- The paper introduces a hybrid generative framework that synthesizes 3D scenes by integrating arrangement and image-based representations using a feed-forward network.
- It employs a novel matrix encoding of scene elements that is invariant to rigid transformations and object permutations, ensuring robust scene alignment.
- The approach demonstrates effective scene interpolation and completion, outperforming baselines through a combined VAE-GAN and CNN discriminator strategy.
Deep Generative Modeling for Scene Synthesis via Hybrid Representations
Introduction
The challenge of constructing realistic 3D indoor scenes involves learning effective parametric models from heterogeneous data. This paper presents a novel approach that uses a feed-forward neural network to generate 3D scenes from low-dimensional latent vectors. This differs from prior iterative object addition methods and volumetric grid-focused neural network techniques. The core innovation is the employment of a configurational arrangement representation for 3D scenes, combined with a hybrid training scheme using both 3D arrangements and image-based discriminators.
Scene Representation
The 3D scene is encoded using a matrix representation wherein each column corresponds to an object's status vector. This encodes various parameters including existence, location, orientation, size, and shape descriptor. A unique aspect of this encoding is its invariance to global rigid transformations and permutations of object categories. This invariance is tackled by introducing permutation variables and latent matrix encoding for each scene, facilitating effective training through novel loss functions and alignment strategies.
Generator Model
Key challenges such as overfitting are addressed through sparsely connected layers in the feed-forward network. These layers limit interactions to small groups of nodes, aligning with typical object correlations observed in indoor scenes. Combined with fully connected layers, this architecture ensures robustness and expressiveness. The generator is trained using VAE-GAN techniques, integrating arrangement and image-based discriminator losses to maintain both global coherence and local compatibility.
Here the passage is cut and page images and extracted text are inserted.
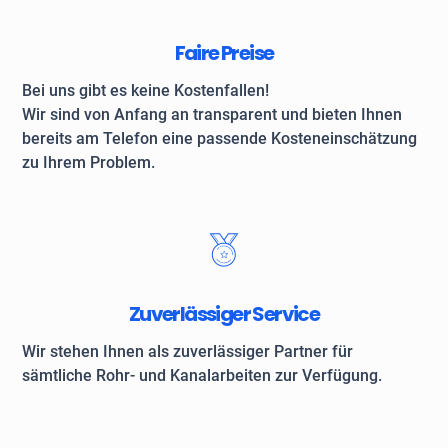
Faire Preise
Bei uns gibt es keine Kostenfallen!
Wir sind von Anfang an transparent und bieten Ihnen
bereits am Telefon eine passende Kosteneinschätzung
zu Ihrem Problem.
Zuverlässiger Service
Wir stehen Ihnen als zuverlässiger Partner für
sämtliche Rohr- und Kanalarbeiten zur Verfügung.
Figure 1: Visual comparisons between synthesized scenes using different generators.
Image-Based Module
The image-based discriminator captures finer local object interactions via top-view image projections. By leveraging CNN-based discriminator losses on these projections, the model effectively learns spatial relations that are difficult to encode with arrangement-only representations. The projection operator is designed to provide smooth gradients for efficient training back to the generator network.
Scene Alignment
A crucial preprocessing step involves aligning training scenes using map synchronization techniques. This sequential optimization for orientations, translations, and permutations significantly improves learning quality by providing consistent reference frames across training sets. Pairwise matching followed by a global refinement addresses potential noise, ensuring high-quality data input for model training.
Applications
Scene Interpolation: The approach enables smooth transitions between different scenes by interpolating latent parameters. This results in semantically meaningful transformations across intermediate states, illustrating versatile generation capabilities.























Figure 2: Scene interpolation results between different pairs of source and target scenes.
Scene Completion: The generator effectively completes partial scenes, outperforming baseline methods in terms of semantic coherence and generation speed. This application is particularly useful in scenarios requiring rapid prototyping for interior design.























Figure 3: Scene completion results, displaying the effectiveness of our method compared to existing techniques.
Conclusion
The paper contributes significantly to 3D scene generation by introducing a hybrid model that leverages both arrangement and image-based representations. The feed-forward architecture offers an integrated approach to generating complex scenes while addressing typical challenges like local compatibility and efficient training. Future research directions include extending hybrid representations to encode physical properties and handling unsegmented scenes from raw data inputs. Further exploration of integrating diverse 3D representations, such as multi-view and texture-based models, could enhance the richness and applicability of generated scenes.